Define REPORTING DATA
Aggregated data compiled for the purpose of analytics
Define REFERENCE DATA
Any information that is usually standardized by some other party.
Which is NOT part of the ETL Process? -BDD -ODS -ERP -DWH
BDD, or Behavior Driven Development, is not part of ETL. ODS is Operational Data Store. ERP is Enterprise Resource Planning, used to keep track of business resources and status of business commitments like orders and payroll. This is a quite common Data Source used in the ETL Process. DWH is Data Warehouses.
What is a Data Mart?
Custom designed databases for business intelligence for a specific aspect of your company that you wish to draw conclusions from.
Which is NOT a Data Source? -Flat Files -Data Marts -External Data -OLTP Databases
Data Marts
Which of the following is a Type of ETL Test? -Unit Testing -Data Increment Testing -Target to Source Testing -Data Quality Testing
Data Quality Testing.
Define MASTER DATA
Data that is persistent and define the primary business entities within the company.
Define TRANSACTIONAL DATA
Data that is used in on-going operations within the company
TRUE OR FALSE: ETL Developers are responsible for making business-decisions based on the data reported.
False, ETL Developers do not make decisions, but instead prepare the data/information for other decision-makers within the organization.

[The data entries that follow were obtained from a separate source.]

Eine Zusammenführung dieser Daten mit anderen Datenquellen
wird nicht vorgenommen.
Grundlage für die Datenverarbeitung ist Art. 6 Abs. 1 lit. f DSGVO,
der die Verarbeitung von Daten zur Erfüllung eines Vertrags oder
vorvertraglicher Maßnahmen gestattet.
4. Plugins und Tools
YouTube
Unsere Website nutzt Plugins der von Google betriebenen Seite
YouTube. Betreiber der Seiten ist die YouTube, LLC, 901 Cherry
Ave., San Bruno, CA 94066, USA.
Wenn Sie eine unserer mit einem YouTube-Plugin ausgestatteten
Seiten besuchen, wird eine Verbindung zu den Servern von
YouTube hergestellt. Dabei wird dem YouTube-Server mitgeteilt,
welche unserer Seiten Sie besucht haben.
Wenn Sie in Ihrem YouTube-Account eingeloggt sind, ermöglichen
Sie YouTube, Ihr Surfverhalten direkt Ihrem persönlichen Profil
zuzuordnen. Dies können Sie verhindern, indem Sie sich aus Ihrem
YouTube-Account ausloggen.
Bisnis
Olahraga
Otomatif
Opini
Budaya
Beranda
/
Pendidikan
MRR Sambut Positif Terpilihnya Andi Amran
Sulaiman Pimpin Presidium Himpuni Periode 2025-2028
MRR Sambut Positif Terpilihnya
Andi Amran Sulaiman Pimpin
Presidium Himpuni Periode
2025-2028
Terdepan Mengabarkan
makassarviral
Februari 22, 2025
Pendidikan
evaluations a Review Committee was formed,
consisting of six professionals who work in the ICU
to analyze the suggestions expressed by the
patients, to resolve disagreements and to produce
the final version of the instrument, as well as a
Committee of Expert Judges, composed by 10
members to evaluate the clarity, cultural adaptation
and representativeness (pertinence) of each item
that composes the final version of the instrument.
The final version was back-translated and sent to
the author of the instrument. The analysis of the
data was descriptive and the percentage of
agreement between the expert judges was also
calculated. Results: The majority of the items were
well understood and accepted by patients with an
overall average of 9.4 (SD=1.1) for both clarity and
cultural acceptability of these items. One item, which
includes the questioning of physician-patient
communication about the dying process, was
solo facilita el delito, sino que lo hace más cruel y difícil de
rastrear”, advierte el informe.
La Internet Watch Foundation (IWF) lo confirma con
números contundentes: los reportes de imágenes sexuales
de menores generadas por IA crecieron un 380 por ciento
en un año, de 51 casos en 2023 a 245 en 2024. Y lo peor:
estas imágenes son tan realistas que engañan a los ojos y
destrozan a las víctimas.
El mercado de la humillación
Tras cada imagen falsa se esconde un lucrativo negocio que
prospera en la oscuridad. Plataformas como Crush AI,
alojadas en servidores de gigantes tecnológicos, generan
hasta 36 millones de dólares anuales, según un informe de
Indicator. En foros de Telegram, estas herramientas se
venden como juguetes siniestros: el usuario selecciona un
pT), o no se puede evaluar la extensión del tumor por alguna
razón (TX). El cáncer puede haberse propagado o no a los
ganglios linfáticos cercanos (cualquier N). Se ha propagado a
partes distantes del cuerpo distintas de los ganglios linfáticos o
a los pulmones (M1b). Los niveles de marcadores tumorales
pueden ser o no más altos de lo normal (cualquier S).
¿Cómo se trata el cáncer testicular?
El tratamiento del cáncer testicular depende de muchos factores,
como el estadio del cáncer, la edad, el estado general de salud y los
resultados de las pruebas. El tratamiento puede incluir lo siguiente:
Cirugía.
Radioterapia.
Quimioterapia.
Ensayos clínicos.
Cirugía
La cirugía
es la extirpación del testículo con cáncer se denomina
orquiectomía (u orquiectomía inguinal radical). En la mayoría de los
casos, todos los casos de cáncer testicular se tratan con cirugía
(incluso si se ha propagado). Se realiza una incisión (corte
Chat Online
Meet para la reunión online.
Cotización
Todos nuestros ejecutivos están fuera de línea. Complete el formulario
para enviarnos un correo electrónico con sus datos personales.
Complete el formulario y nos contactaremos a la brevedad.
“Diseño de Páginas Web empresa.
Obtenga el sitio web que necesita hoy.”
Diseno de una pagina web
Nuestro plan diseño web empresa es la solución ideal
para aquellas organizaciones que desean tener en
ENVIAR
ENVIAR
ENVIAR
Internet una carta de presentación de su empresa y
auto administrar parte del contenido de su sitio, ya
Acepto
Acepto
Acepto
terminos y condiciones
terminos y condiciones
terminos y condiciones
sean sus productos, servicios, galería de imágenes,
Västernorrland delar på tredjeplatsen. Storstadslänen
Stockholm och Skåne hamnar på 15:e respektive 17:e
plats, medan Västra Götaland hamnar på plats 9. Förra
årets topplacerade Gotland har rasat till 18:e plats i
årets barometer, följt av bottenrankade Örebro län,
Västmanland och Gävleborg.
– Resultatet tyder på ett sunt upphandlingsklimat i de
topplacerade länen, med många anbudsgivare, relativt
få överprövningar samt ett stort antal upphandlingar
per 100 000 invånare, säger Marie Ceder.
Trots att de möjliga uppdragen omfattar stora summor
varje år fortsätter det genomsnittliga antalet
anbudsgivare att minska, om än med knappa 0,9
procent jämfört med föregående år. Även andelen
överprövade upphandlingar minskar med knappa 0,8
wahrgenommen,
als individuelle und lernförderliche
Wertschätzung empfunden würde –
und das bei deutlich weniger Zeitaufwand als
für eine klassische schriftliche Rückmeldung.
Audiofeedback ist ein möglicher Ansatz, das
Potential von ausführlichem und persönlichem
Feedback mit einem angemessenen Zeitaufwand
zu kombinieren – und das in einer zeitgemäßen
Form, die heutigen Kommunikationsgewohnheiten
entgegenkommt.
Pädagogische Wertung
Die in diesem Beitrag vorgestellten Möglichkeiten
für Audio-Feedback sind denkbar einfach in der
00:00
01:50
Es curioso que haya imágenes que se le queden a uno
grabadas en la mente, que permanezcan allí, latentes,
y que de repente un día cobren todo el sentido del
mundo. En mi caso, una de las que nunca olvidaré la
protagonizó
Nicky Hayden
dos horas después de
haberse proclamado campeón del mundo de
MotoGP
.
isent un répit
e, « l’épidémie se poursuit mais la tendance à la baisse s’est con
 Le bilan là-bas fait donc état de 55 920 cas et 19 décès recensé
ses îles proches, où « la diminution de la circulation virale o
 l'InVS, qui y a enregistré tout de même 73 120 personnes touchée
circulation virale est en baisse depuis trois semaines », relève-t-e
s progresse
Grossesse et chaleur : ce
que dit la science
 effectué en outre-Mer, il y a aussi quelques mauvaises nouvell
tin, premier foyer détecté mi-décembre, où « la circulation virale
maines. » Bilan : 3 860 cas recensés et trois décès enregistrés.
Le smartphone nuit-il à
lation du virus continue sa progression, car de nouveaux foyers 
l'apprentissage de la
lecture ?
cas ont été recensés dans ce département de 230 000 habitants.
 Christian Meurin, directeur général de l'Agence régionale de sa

TRUE OR FALSE: We use OLAP as an alternative Data System to OLTP when developing applications that we may ever want to perform data analysis on.
False, OLAP is not used for developing Client Facing applications. We would always use OLTP in this scenario. OLAP would be used to compliment an OLTP Data System application when it comes time to extract its data for analysis.
TRUE OR FALSE: The main types of Data Extraction are Batch Extractions and Streaming Extractions.
False, these more accurately describe types of Incremental Loads not Extractions.
TRUE OR FALSE: Business Reporting is the process of extracting data from various locations, transforming the data, and adding the data into a new target location.
False, this more accurately describes the ETL Process.
Dimensional Databases are used for: -Presenting all data from the Data Warehouse into a structured viewable format, tailored for faster queries. -Holding data for the Data Mart revolving around Fact Tables and surrounded Dimensions. -Holding Measures in various Dimensions to outline the dataset. We surround each Dimension with Fact Tables to represent Facts about each Dimension. -All of the above.
Holding data for the Data Mart revolving around Fact Tables and surrounded Dimensions.
Which is NOT a Data Quality Trait? -Relevancy -Accuracy -Granularity -Modularity
Modularity
Define ANALYTICAL DATA
Numerical values or metrics that provide business intelligence and help make business decisions.
Describe ETL.
Retrieving data from various locations, conforming that information, and adding into a new data location.
Which of the following are Dimensional Database Schema design patterns? -Star Schema -Galaxy Schema -Spiral Schema -Cubic Schema
Star Schema and Galaxy Schema
TRUE OR FALSE: ETL Testing is the process of validating, verifying, and qualifying data while preventing duplicate records and data loss.
True
Which type of Data would you NOT find in a Data Warehouse? -Transactional Data -Raw Data -Summarized Data -Metadata
Transactional Data (used in day-to-day operations of a business, likely found in Data Sources not DWH)
TRUE OR FALSE: Data is a collection of units of raw material that holds specific meaning.
True